(Beginning of Data supplied)
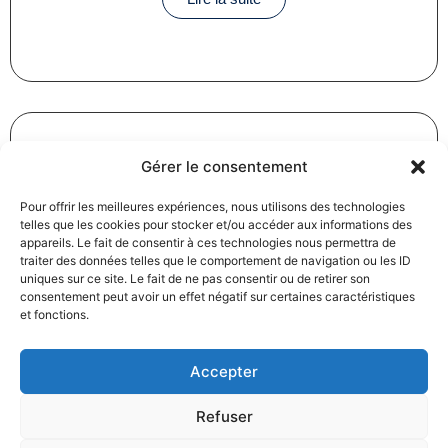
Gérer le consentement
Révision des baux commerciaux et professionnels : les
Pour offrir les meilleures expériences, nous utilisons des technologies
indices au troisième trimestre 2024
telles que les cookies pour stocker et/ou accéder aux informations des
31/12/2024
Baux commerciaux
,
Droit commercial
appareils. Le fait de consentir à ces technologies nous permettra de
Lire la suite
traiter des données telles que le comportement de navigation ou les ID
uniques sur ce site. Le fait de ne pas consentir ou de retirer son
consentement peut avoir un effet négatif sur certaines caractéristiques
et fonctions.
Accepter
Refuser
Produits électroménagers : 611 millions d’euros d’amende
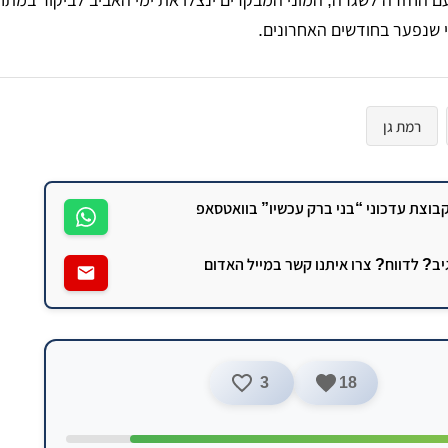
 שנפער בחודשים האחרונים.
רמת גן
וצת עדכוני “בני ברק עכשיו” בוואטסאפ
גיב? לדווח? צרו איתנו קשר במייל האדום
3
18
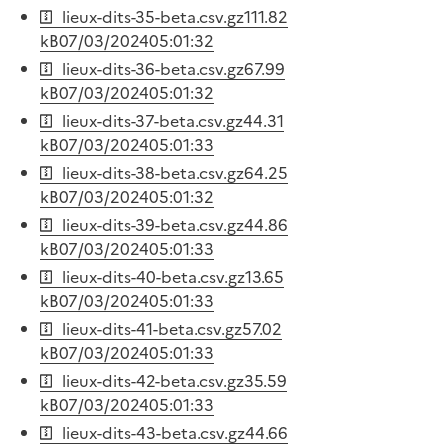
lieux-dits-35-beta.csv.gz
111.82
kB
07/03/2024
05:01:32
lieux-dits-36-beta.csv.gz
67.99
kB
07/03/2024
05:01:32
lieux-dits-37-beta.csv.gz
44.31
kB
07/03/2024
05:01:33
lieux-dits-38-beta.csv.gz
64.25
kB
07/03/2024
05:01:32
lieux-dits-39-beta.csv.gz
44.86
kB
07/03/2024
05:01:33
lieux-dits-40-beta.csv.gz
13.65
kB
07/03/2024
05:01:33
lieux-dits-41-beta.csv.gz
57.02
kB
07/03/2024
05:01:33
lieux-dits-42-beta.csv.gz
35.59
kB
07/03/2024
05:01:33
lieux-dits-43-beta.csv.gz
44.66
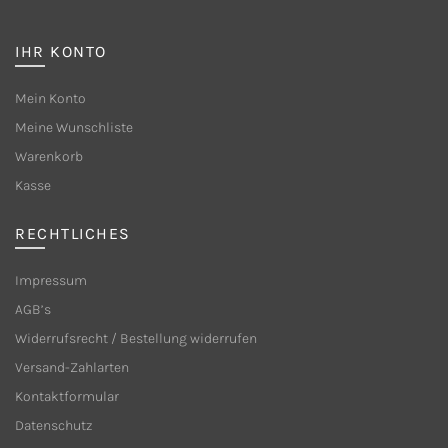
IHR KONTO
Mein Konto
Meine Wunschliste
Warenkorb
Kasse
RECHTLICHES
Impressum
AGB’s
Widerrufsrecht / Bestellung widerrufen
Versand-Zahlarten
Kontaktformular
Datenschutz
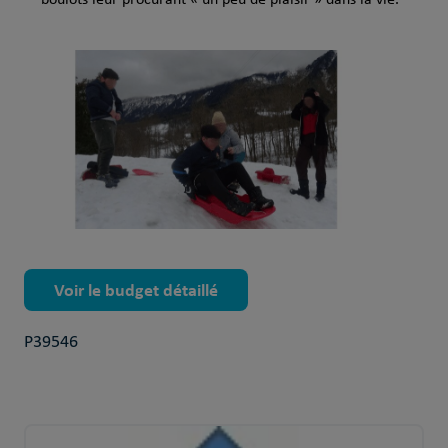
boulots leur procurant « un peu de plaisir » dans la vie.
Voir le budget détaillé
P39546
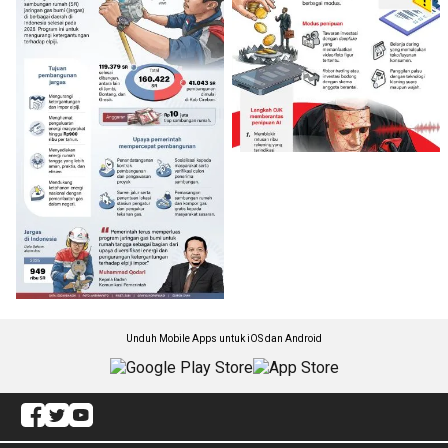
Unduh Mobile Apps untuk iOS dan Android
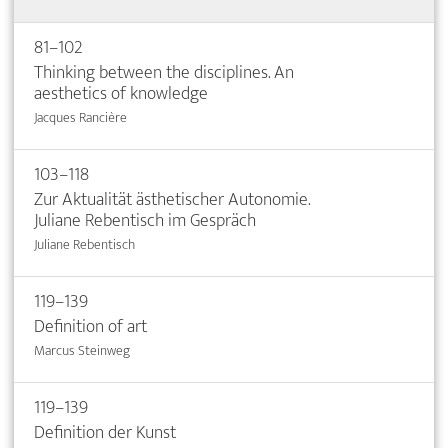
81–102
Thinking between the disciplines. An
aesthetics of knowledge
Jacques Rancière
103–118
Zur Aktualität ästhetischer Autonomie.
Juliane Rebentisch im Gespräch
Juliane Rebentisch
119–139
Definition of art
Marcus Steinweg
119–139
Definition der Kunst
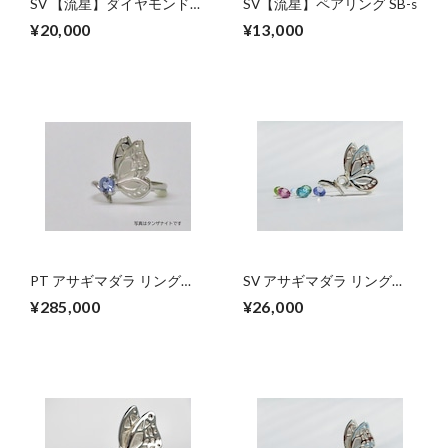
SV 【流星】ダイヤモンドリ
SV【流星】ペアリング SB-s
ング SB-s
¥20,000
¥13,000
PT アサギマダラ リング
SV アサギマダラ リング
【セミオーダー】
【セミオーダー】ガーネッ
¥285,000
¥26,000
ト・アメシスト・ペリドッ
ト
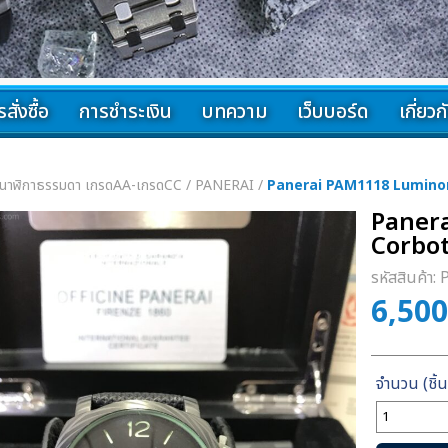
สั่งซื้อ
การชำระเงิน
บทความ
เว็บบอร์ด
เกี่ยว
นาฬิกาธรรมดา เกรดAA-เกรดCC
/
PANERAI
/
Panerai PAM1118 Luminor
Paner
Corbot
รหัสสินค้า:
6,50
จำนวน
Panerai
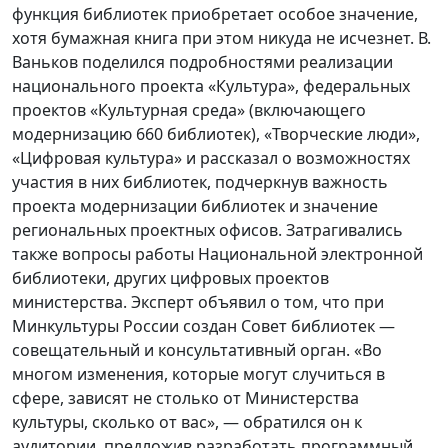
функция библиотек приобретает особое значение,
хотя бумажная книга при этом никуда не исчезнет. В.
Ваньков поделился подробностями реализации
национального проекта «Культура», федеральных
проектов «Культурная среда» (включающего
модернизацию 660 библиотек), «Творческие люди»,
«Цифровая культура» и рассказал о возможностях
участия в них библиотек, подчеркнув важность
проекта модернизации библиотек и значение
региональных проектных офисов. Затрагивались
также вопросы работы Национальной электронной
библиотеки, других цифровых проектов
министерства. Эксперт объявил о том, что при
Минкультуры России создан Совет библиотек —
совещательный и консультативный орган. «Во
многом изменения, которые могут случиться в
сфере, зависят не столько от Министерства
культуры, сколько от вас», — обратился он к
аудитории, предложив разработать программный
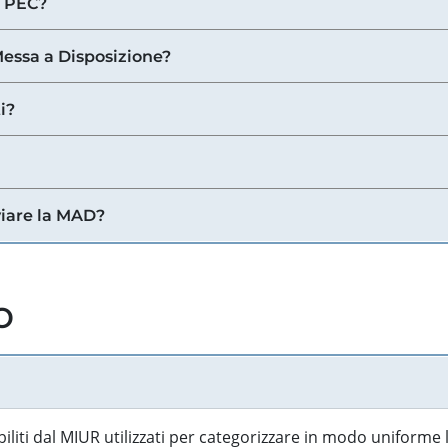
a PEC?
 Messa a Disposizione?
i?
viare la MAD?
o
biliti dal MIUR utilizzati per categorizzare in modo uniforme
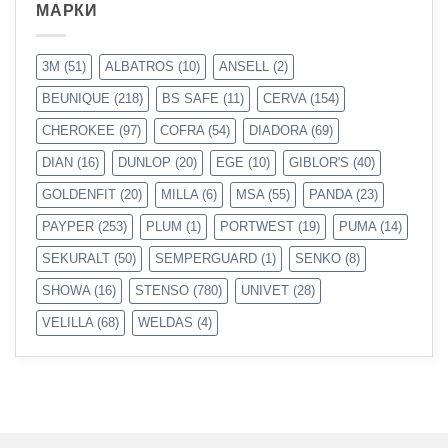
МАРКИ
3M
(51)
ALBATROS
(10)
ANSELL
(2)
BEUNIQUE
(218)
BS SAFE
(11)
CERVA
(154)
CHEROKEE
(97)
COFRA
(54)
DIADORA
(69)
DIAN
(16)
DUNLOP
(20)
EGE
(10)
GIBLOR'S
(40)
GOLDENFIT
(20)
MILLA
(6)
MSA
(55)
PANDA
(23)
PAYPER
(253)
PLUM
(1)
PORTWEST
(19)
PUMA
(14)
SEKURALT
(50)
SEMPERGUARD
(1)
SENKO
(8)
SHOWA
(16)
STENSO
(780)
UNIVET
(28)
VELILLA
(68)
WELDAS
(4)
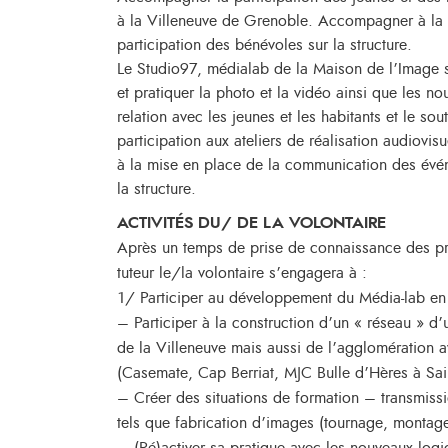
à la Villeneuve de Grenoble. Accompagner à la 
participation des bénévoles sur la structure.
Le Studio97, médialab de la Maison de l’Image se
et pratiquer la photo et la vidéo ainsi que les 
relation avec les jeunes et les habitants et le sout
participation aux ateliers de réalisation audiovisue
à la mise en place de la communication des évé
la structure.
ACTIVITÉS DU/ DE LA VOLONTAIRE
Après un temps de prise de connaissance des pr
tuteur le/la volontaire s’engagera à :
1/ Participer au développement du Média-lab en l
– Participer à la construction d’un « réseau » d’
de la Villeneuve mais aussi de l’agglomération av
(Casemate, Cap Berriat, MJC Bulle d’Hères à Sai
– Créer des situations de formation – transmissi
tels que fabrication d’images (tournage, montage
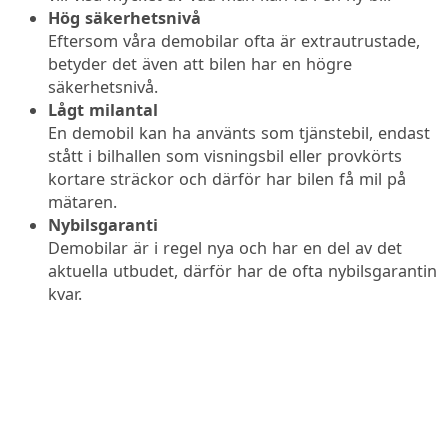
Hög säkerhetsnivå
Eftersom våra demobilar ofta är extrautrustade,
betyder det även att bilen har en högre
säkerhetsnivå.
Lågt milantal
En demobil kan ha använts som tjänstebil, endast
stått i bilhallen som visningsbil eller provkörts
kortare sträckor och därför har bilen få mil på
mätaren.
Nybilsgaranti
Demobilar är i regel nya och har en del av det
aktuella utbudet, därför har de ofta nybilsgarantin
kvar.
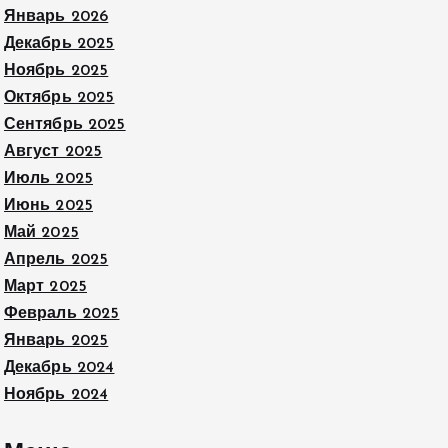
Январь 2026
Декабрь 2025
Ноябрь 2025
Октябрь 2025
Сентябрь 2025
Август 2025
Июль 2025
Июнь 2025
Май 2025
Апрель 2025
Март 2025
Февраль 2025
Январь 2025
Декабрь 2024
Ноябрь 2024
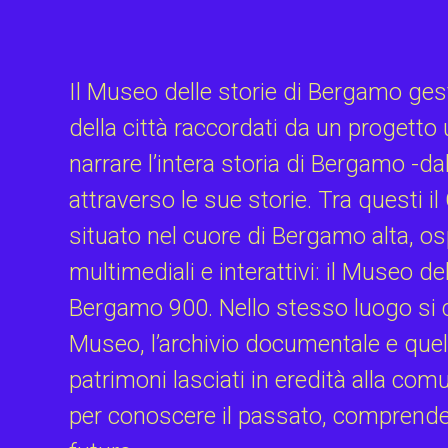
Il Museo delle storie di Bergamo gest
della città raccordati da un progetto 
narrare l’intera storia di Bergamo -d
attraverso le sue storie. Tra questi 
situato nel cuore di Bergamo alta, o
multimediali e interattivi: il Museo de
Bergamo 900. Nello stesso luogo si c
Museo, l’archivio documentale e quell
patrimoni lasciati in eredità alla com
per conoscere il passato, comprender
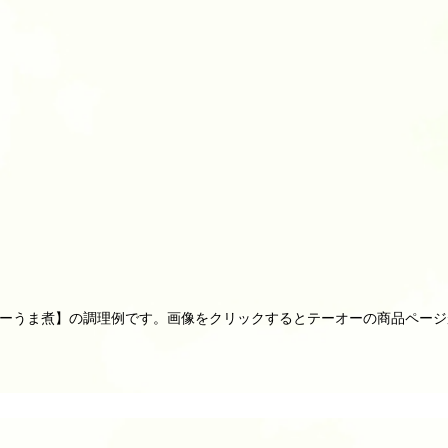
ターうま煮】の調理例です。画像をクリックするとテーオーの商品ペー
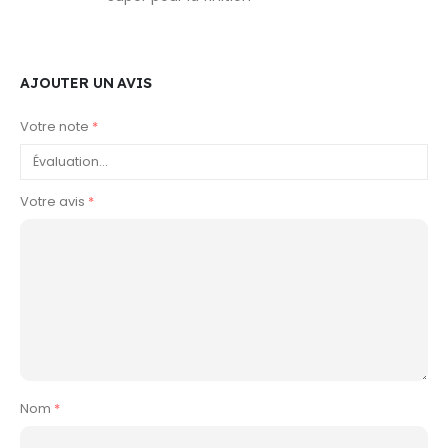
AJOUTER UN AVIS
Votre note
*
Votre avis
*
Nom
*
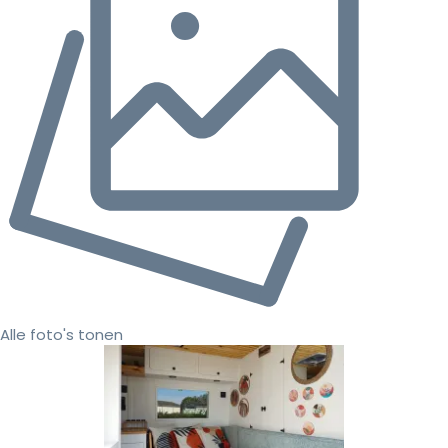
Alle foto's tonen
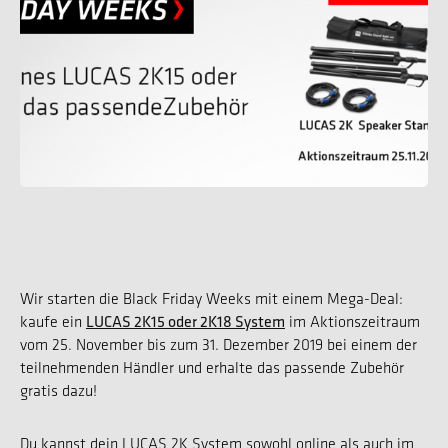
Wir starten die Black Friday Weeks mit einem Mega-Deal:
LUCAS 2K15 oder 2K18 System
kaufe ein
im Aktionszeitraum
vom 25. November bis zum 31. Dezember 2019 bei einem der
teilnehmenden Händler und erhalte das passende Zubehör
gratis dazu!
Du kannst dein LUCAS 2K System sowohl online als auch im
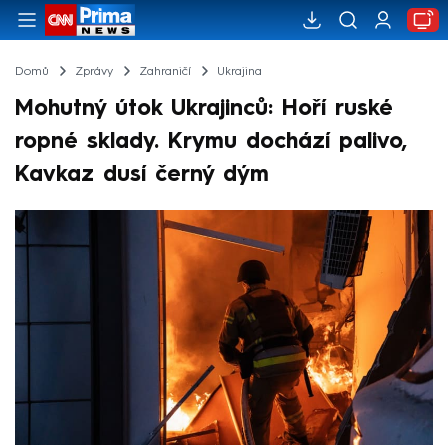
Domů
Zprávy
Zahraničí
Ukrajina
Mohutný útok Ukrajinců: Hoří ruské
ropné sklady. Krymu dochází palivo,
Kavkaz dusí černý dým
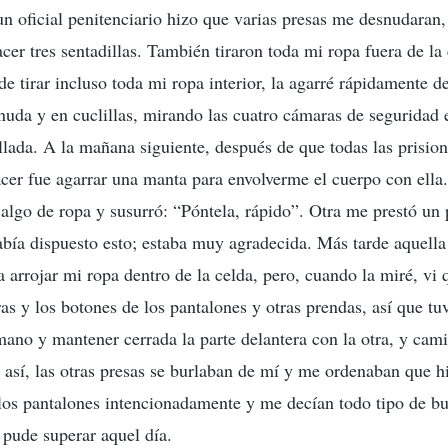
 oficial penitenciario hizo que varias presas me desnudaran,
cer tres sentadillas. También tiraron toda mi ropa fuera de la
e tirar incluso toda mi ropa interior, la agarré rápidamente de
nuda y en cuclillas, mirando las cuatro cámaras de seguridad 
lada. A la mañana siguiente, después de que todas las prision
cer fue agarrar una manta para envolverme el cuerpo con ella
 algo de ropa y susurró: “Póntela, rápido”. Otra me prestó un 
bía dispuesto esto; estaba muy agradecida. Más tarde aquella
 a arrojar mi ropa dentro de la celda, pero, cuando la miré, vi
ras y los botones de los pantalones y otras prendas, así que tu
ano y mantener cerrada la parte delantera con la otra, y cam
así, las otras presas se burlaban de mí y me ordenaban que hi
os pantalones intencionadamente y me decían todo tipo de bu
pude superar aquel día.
(End of Data supplied)
Reproduce the extracted text from every entry above word for word, leaving the pictures out of your answer.

Gérer le consentement
Révision des baux commerciaux et professionnels : les
Pour offrir les meilleures expériences, nous utilisons des technologies
indices au troisième trimestre 2024
telles que les cookies pour stocker et/ou accéder aux informations des
31/12/2024
Baux commerciaux
,
Droit commercial
appareils. Le fait de consentir à ces technologies nous permettra de
Lire la suite
traiter des données telles que le comportement de navigation ou les ID
uniques sur ce site. Le fait de ne pas consentir ou de retirer son
consentement peut avoir un effet négatif sur certaines caractéristiques
et fonctions.
Accepter
Refuser
Produits électroménagers : 611 millions d’euros d’amende
 שנפער בחודשים האחרונים.
רמת גן
וצת עדכוני “בני ברק עכשיו” בוואטסאפ
גיב? לדווח? צרו איתנו קשר במייל האדום
3
18
lieux-dits-35-beta.csv.gz
111.82
kB
07/03/2024
05:01:32
lieux-dits-36-beta.csv.gz
67.99
kB
07/03/2024
05:01:32
lieux-dits-37-beta.csv.gz
44.31
kB
07/03/2024
05:01:33
lieux-dits-38-beta.csv.gz
64.25
kB
07/03/2024
05:01:32
lieux-dits-39-beta.csv.gz
44.86
kB
07/03/2024
05:01:33
lieux-dits-40-beta.csv.gz
13.65
kB
07/03/2024
05:01:33
lieux-dits-41-beta.csv.gz
57.02
kB
07/03/2024
05:01:33
lieux-dits-42-beta.csv.gz
35.59
kB
07/03/2024
05:01:33
lieux-dits-43-beta.csv.gz
44.66
IHR KONTO
Mein Konto
Meine Wunschliste
Warenkorb
Kasse
RECHTLICHES
Impressum
AGB’s
Widerrufsrecht / Bestellung widerrufen
Versand-Zahlarten
Kontaktformular
Datenschutz
boulots leur procurant « un peu de plaisir » dans la vie.
Voir le budget détaillé
P39546
Unduh Mobile Apps untuk iOS dan Android
81–102
Thinking between the disciplines. An
aesthetics of knowledge
Jacques Rancière
103–118
Zur Aktualität ästhetischer Autonomie.
Juliane Rebentisch im Gespräch
Juliane Rebentisch
119–139
Definition of art
Marcus Steinweg
119–139
Definition der Kunst
SV 【流星】ダイヤモンドリ
SV【流星】ペアリング SB-s
ング SB-s
¥20,000
¥13,000
PT アサギマダラ リング
SV アサギマダラ リング
【セミオーダー】
【セミオーダー】ガーネッ
¥285,000
¥26,000
ト・アメシスト・ペリドッ
ト
สั่งซื้อ
การชำระเงิน
บทความ
เว็บบอร์ด
เกี่ยว
นาฬิกาธรรมดา เกรดAA-เกรดCC
/
PANERAI
/
Panerai PAM1118 Luminor
Paner
Corbot
รหัสสินค้า:
6,50
จำนวน
Panerai
функция библиотек приобретает особое значение,
хотя бумажная книга при этом никуда не исчезнет. В.
Ваньков поделился подробностями реализации
национального проекта «Культура», федеральных
проектов «Культурная среда» (включающего
модернизацию 660 библиотек), «Творческие люди»,
«Цифровая культура» и рассказал о возможностях
участия в них библиотек, подчеркнув важность
проекта модернизации библиотек и значение
региональных проектных офисов. Затрагивались
также вопросы работы Национальной электронной
библиотеки, других цифровых проектов
министерства. Эксперт объявил о том, что при
Минкультуры России создан Совет библиотек —
совещательный и консультативный орган. «Во
многом изменения, которые могут случиться в
сфере, зависят не столько от Министерства
культуры, сколько от вас», — обратился он к
аудитории, предложив разработать программный
a PEC?
 Messa a Disposizione?
i?
viare la MAD?
o
biliti dal MIUR utilizzati per categorizzare in modo uniforme
МАРКИ
3M
(51)
ALBATROS
(10)
ANSELL
(2)
BEUNIQUE
(218)
BS SAFE
(11)
CERVA
(154)
CHEROKEE
(97)
COFRA
(54)
DIADORA
(69)
DIAN
(16)
DUNLOP
(20)
EGE
(10)
GIBLOR'S
(40)
GOLDENFIT
(20)
MILLA
(6)
MSA
(55)
PANDA
(23)
PAYPER
(253)
PLUM
(1)
PORTWEST
(19)
PUMA
(14)
SEKURALT
(50)
SEMPERGUARD
(1)
SENKO
(8)
SHOWA
(16)
STENSO
(780)
UNIVET
(28)
VELILLA
(68)
WELDAS
(4)
à la Villeneuve de Grenoble. Accompagner à la 
participation des bénévoles sur la structure.
Le Studio97, médialab de la Maison de l’Image se
et pratiquer la photo et la vidéo ainsi que les 
relation avec les jeunes et les habitants et le sout
participation aux ateliers de réalisation audiovisue
à la mise en place de la communication des évé
la structure.
ACTIVITÉS DU/ DE LA VOLONTAIRE
Après un temps de prise de connaissance des pr
tuteur le/la volontaire s’engagera à :
1/ Participer au développement du Média-lab en l
– Participer à la construction d’un « réseau » d’
de la Villeneuve mais aussi de l’agglomération av
(Casemate, Cap Berriat, MJC Bulle d’Hères à Sai
– Créer des situations de formation – transmissi
tels que fabrication d’images (tournage, montage
Hög säkerhetsnivå
Eftersom våra demobilar ofta är extrautrustade,
betyder det även att bilen har en högre
säkerhetsnivå.
Lågt milantal
En demobil kan ha använts som tjänstebil, endast
stått i bilhallen som visningsbil eller provkörts
kortare sträckor och därför har bilen få mil på
mätaren.
Nybilsgaranti
Demobilar är i regel nya och har en del av det
aktuella utbudet, därför har de ofta nybilsgarantin
kvar.
Январь 2026
Декабрь 2025
Ноябрь 2025
Октябрь 2025
Сентябрь 2025
Август 2025
Июль 2025
Июнь 2025
Май 2025
Апрель 2025
Март 2025
Февраль 2025
Январь 2025
Декабрь 2024
Ноябрь 2024
Il Museo delle storie di Bergamo gest
della città raccordati da un progetto 
narrare l’intera storia di Bergamo -d
attraverso le sue storie. Tra questi 
situato nel cuore di Bergamo alta, o
multimediali e interattivi: il Museo de
Bergamo 900. Nello stesso luogo si c
Museo, l’archivio documentale e quell
patrimoni lasciati in eredità alla com
per conoscere il passato, comprender
ターうま煮】の調理例です。画像をクリックするとテーオーの商品ペー
AJOUTER UN AVIS
Votre note
*
Votre avis
*
Nom
*
Alle foto's tonen
Wir starten die Black Friday Weeks mit einem Mega-Deal:
LUCAS 2K15 oder 2K18 System
kaufe ein
im Aktionszeitraum
vom 25. November bis zum 31. Dezember 2019 bei einem der
teilnehmenden Händler und erhalte das passende Zubehör
gratis dazu!
Du kannst dein LUCAS 2K System sowohl online als auch im
Domů
Zprávy
Zahraničí
Ukrajina
Mohutný útok Ukrajinců: Hoří ruské
ropné sklady. Krymu dochází palivo,
Kavkaz dusí černý dým
 oficial penitenciario hizo que varias presas me desnudaran,
cer tres sentadillas. También tiraron toda mi ropa fuera de la
e tirar incluso toda mi ropa interior, la agarré rápidamente de
nuda y en cuclillas, mirando las cuatro cámaras de seguridad 
lada. A la mañana siguiente, después de que todas las prision
cer fue agarrar una manta para envolverme el cuerpo con ella
 algo de ropa y susurró: “Póntela, rápido”. Otra me prestó un 
bía dispuesto esto; estaba muy agradecida. Más tarde aquella
 a arrojar mi ropa dentro de la celda, pero, cuando la miré, vi
ras y los botones de los pantalones y otras prendas, así que tu
ano y mantener cerrada la parte delantera con la otra, y cam
así, las otras presas se burlaban de mí y me ordenaban que hi
os pantalones intencionadamente y me decían todo tipo de bu
pude superar aquel día.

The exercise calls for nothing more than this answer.